Quando analisamos a relevância, por exemplo, da Assembleia Legislativa do Espírito Santo, em sua trajetória histórica de 190 anos, nos damos conta de que ela foi palco de decisões importantes e que por lá transitaram projetos definitivos para a história política capixaba. Tudo que diz respeito ao processo capixaba de desenvolvimento passou por aquela casa, como, por exemplo, o traçado das nossas ferrovias, tão importantes no século XIX e na primeira metade do século XX. Toda a nossa malha logística, como pontes, túneis, portos e rodovias também foram lá discutidas.
Podemos dizer que tudo de importante que o executivo estadual fez em nosso estado foi motivo de muita discussão nas comissões e no plenário da Assembleia. Não apenas as obras físicas, mas elementos como as campanhas de vacinação, as reformas do ensino, o transporte e tantas outras políticas públicas vitais para todos. Escolher o voto para deputado por simpatia ou porque o candidato fez uma campanha engraçada representa riscos e irresponsabilidade.

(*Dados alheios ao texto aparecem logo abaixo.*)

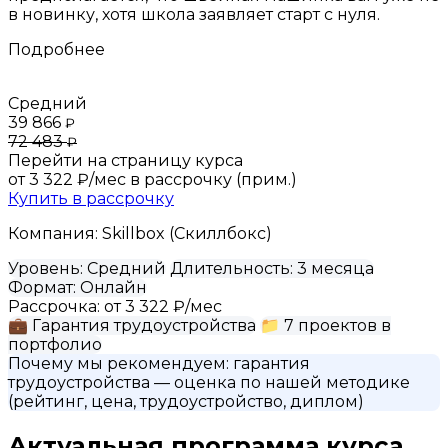
в новинку, хотя школа заявляет старт с нуля.
Подробнее
Средний
39 866
₽
72 483
₽
Перейти на страницу курса
от 3 322 ₽/мес
в рассрочку (прим.)
Купить в рассрочку
Компания:
Skillbox (Скиллбокс)
Уровень:
Средний
Длительность:
3 месяца
Формат:
Онлайн
Рассрочка:
от 3 322 ₽/мес
💼
Гарантия трудоустройства
📁
7 проектов в
портфолио
Почему мы рекомендуем:
гарантия
трудоустройства
— оценка по нашей методике
(рейтинг, цена, трудоустройство, диплом)
Актуальная программа курса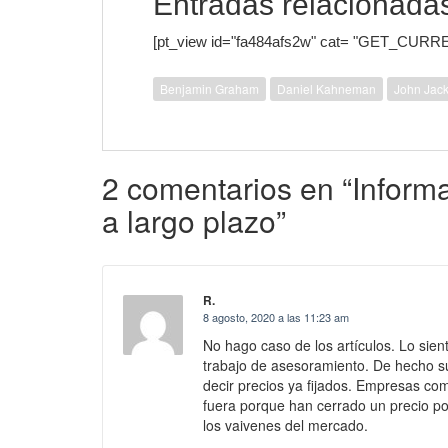
Entradas relacionada
[pt_view id="fa484afs2w" cat= "GET_CURR
Benjamin Graham
Daniel Kahneman
John Jack
2 comentarios en “Inform
a largo plazo”
R.
8 agosto, 2020 a las 11:23 am
No hago caso de los artículos. Lo sien
trabajo de asesoramiento. De hecho su
decir precios ya fijados. Empresas co
fuera porque han cerrado un precio po
los vaivenes del mercado.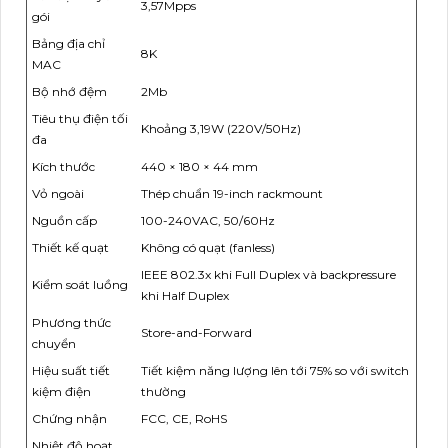
3,57Mpps
gói
Bảng địa chỉ
8K
MAC
Bộ nhớ đệm
2Mb
Tiêu thụ điện tối
Khoảng 3,19W (220V/50Hz)
đa
Kích thước
440 × 180 × 44 mm
Vỏ ngoài
Thép chuẩn 19-inch rackmount
Nguồn cấp
100-240VAC, 50/60Hz
Thiết kế quạt
Không có quạt (fanless)
IEEE 802.3x khi Full Duplex và backpressure
Kiểm soát luồng
khi Half Duplex
Phương thức
Store-and-Forward
chuyển
Hiệu suất tiết
Tiết kiệm năng lượng lên tới 75% so với switch
kiệm điện
thường
Chứng nhận
FCC, CE, RoHS
Nhiệt độ hoạt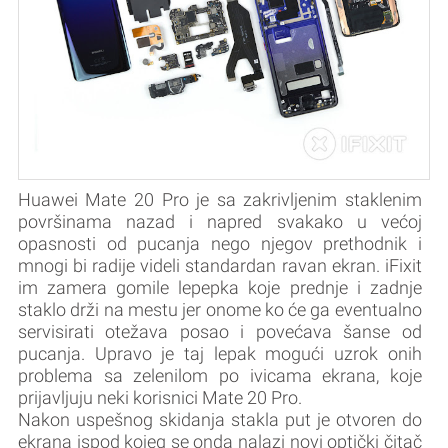
Huawei Mate 20 Pro je sa zakrivljenim staklenim
površinama nazad i napred svakako u većoj
opasnosti od pucanja nego njegov prethodnik i
mnogi bi radije videli standardan ravan ekran. iFixit
im zamera gomile lepepka koje prednje i zadnje
staklo drži na mestu jer onome ko će ga eventualno
servisirati otežava posao i povećava šanse od
pucanja. Upravo je taj lepak mogući uzrok onih
problema sa zelenilom po ivicama ekrana, koje
prijavljuju neki korisnici Mate 20 Pro.
Nakon uspešnog skidanja stakla put je otvoren do
ekrana ispod kojeg se onda nalazi novi optički čitač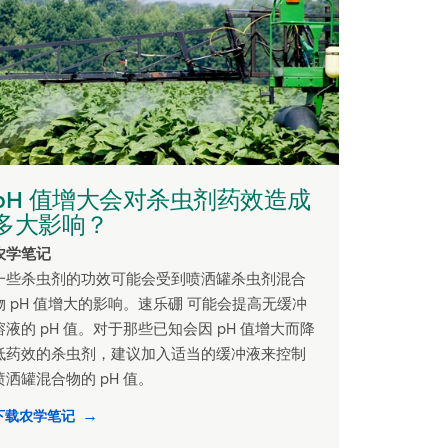
pH 值增大会对杀虫剂药效造成
多大影响？
农学笔记
一些杀虫剂的功效可能会受到喷洒罐杀虫剂混合
物 pH 值增大的影响。速乐硼 可能会提高无缓冲
溶液的 pH 值。对于那些已知会因 pH 值增大而降
低药效的杀虫剂，建议加入适当的缓冲液来控制
喷洒罐混合物的 pH 值。
下载农学笔记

O mesmo podemos dizer para os que recebem o mais banal dos votos, os nossos vereadores municipais. Eles decidem muitas questões que afetam a vida dos bairros onde vivemos e afetam pontos tão importantes quanto a escola de nossos filhos e o funcionamento das unidades de saúde que usamos.
Os brasileiros costumam sempre desqualificar seus representantes políticos, chamando a atenção para os seus graves defeitos, muitas vezes verdadeiros. Por outro lado, porém, gostam de usar o seu voto para expressar deboche e irreverência. Essa é a raiz do problema: precisamos entender que estamos visceralmente envolvidos nesse processo que tanto criticamos. Por isso, não podemos e não devemos banalizar nosso voto, pois ele é a arma que usamos para intervir na construção da vida política nacional. Voto é responsabilidade.